Wir haben schwere Zeiten. Wir alle, die gesamte Musikbranche und selbst die Geiger. Morgens früh, nach dem Erwachen, freut man sich nicht als erstes auf eine Vivaldi Sonate oder das Mendelssohn Konzert, sondern liest in der Zeitung von Krise, Crash und Katastrophen. Jeden Tag neue Horrorstories. Und niemand, scheint es, bleibt verschont. Voller Mitgefühl denken wir an so manchen Klassik-Star, der sich beim Studium des Börsenteils die Haare rauft und sich beklommen fragt, wie lange er wird singen, spielen oder dirigieren müssen, um seine Investment-Verluste wett zu machen und sein Portfolio wieder einigermaßen in Ordnung zu bringen.
Schreckensbilder tauchen auf von Künstlern, die wie Mozart von ihren Gläubigern verfolgt werden oder wie Schubert den Winter in ungeheizten Dachkammern verbringen und mit klammen Fingern ihr verstimmtes Klavier bedienen.
Und was wird aus den versprochenen Sponsor-Millionen, mit denen “Lehman Brothers”, “Merrill Lynch” und die anderen Pleite-Banken Musik und Theater unterstützen wollten?
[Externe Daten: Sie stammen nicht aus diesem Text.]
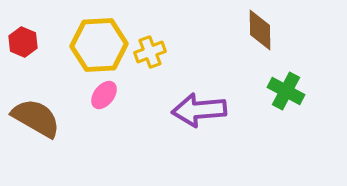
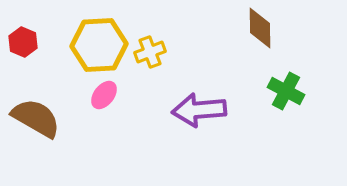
brown diamond: moved 2 px up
Darf man noch auf das Eintreffen der Schecks hoffen? Und selbst, wenn! Wird es überhaupt noch Leute geben, die das Geld für eine Konzertkarte, eine CD oder zumindest einen Download erübrigen können?
Ich will nicht Ihre Laune verderben – aber ich wage nicht, mir auszumalen, was geschieht, wenn das Rettungsprogramm von George Bush nicht funktionieren sollte. Heulen und Zähneklappern  wird es geben, und an der Wall Street werden sie singen: “Herr, Obama dich unser!”
Trotzdem – dass es irgendwie weitergehen muss, auch wenn die Krise noch so groß ist, darin sind wir uns ja wohl hoffentlich alle einig, gerade weil wir mit Musik zu tun haben. Die Musik hatte schließlich immer schon heilende Kräfte, und sei es nur, dass sie die Nerven beruhigt – so wie anno 1873, als Johann Strauß gleich nach dem großen Börsenkrach in Wien seine “Fledermaus” schrieb und seinen Alfred singen ließ: “Glücklich ist, wer vergisst, was doch nicht zu ändern ist.”
Weil wir gerade in Berlin sind: Man sollte vielleicht eine CD mit diesem Lied rüber ins Finanzministerium schicken. Vielleicht schaut Minister Steinbrück dann nicht mehr ganz so bärbeißig wie bisher.
Aber nicht, dass ich irgendetwas verniedlichen und verharmlosen will: Dass man sich überall Sorgen macht und selbstverständlich auch auf dem Musikmarkt Anlass zu gewissen Ängsten besteht, lässt sich keineswegs leugnen.
Nur eben sollte man nicht vergessen, dass Krisen immer auch den Anstoß zu neuen Überlegungen und Anstrengungen geben, dass sie – wie es Max Frisch einmal formuliert hat – in einen “produktiven Zustand” übergehen können, sofern man ihnen “den
Beigeschmack der Katastrophe nimmt”.
Also nicht schicksalsergeben die Hände in den Schoß legen und auf das Ende warten, sondern etwas tun – möglichst das Vernünftige und Richtige.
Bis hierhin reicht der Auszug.